■ WHAT IS EXPECTED
Everything in the listing below from the line containing "X230441500Y-124968000I-1270000J0D01*" through the line containing "X231711500Y-44450000D01*" must be repeated exactly; the remaining lines are not wanted.

■ DATA RECORDS
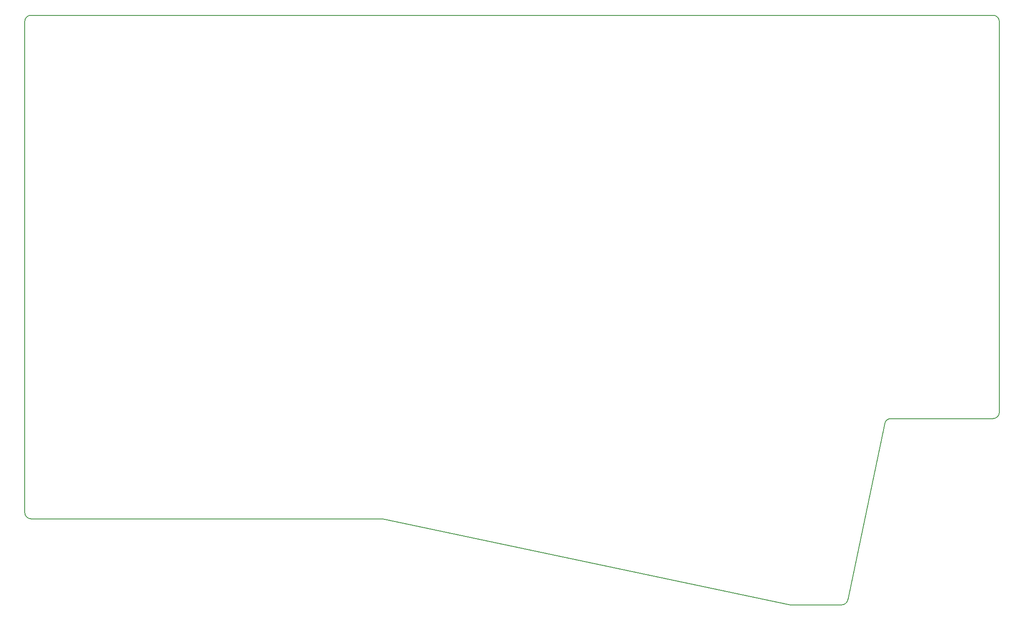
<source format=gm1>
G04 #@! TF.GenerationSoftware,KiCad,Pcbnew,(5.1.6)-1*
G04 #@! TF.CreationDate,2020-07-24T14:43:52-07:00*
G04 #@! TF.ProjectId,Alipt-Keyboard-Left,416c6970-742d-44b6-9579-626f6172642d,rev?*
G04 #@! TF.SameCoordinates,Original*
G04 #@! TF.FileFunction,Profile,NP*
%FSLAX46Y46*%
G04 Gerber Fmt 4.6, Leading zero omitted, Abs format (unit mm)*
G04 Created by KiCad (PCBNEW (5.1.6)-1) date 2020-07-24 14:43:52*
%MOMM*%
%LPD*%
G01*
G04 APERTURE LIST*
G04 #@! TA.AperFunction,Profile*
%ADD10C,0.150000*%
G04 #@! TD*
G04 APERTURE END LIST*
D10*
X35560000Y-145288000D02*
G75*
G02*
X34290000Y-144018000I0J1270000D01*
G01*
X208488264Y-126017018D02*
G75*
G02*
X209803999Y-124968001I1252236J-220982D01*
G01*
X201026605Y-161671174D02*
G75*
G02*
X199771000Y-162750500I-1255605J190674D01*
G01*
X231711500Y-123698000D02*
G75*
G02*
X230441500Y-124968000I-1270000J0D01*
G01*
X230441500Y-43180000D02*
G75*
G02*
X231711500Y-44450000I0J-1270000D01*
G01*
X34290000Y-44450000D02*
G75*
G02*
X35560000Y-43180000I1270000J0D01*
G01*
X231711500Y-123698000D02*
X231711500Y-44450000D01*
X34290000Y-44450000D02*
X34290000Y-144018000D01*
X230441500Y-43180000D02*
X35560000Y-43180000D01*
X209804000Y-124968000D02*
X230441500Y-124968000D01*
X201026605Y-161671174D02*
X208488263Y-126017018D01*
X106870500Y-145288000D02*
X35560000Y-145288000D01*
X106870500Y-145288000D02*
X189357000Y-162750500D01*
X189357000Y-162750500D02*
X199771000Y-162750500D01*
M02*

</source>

...

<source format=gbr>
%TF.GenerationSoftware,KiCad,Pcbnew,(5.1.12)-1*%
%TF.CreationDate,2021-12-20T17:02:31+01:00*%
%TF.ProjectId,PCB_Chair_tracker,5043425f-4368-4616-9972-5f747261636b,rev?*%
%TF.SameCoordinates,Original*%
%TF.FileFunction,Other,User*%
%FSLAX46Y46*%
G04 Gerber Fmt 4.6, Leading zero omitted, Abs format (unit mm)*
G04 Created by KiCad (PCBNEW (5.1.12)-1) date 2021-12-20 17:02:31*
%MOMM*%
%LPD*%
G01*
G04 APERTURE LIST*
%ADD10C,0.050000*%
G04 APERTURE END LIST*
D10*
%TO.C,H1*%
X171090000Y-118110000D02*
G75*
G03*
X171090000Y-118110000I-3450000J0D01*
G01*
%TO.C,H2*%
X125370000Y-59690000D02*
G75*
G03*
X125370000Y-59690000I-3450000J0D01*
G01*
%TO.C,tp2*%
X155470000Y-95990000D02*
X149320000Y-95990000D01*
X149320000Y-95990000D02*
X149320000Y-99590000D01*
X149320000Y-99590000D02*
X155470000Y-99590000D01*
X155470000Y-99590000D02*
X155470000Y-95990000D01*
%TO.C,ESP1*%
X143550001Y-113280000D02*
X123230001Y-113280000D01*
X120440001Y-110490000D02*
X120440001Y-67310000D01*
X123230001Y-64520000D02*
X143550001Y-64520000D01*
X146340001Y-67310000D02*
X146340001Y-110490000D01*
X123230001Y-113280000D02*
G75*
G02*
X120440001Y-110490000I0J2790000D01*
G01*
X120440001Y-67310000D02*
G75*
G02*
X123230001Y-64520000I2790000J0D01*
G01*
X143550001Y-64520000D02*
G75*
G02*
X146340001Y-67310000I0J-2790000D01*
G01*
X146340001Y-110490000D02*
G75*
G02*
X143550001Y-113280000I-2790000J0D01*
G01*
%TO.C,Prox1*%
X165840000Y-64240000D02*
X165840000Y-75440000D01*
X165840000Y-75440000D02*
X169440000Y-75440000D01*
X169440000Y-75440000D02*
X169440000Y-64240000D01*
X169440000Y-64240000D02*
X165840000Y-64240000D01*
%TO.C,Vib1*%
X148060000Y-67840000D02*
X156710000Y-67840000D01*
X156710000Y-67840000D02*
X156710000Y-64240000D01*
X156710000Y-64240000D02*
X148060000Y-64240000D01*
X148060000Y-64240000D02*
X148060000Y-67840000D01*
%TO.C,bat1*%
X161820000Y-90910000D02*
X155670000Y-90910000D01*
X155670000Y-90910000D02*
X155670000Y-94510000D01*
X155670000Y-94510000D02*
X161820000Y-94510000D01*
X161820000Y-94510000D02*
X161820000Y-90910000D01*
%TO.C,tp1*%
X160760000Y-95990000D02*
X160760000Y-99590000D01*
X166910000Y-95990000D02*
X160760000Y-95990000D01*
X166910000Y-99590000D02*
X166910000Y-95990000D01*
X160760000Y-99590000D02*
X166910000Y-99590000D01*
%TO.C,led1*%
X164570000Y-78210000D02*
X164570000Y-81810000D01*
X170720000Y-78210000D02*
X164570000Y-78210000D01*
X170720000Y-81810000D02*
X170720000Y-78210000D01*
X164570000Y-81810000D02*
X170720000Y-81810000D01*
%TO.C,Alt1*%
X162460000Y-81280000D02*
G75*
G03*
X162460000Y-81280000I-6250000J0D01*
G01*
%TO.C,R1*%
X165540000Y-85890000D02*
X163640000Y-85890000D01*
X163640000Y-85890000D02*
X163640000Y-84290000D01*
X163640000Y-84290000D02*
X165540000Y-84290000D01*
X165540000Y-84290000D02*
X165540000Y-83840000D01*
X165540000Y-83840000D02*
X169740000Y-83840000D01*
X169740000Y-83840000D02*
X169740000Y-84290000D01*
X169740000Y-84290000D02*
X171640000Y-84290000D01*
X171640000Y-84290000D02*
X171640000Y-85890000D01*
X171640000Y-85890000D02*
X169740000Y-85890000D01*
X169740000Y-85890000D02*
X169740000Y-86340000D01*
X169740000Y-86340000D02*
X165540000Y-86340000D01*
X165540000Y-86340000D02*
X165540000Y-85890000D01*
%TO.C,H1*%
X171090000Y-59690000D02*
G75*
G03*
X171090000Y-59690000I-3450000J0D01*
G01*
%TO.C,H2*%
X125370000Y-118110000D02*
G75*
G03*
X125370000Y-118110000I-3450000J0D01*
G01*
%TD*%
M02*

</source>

■ ANSWER AREA
X230441500Y-124968000I-1270000J0D01*
G01*
X230441500Y-43180000D02*
G75*
G02*
X231711500Y-44450000I0J-1270000D01*
G01*
X34290000Y-44450000D02*
G75*
G02*
X35560000Y-43180000I1270000J0D01*
G01*
X231711500Y-123698000D02*
X231711500Y-44450000D01*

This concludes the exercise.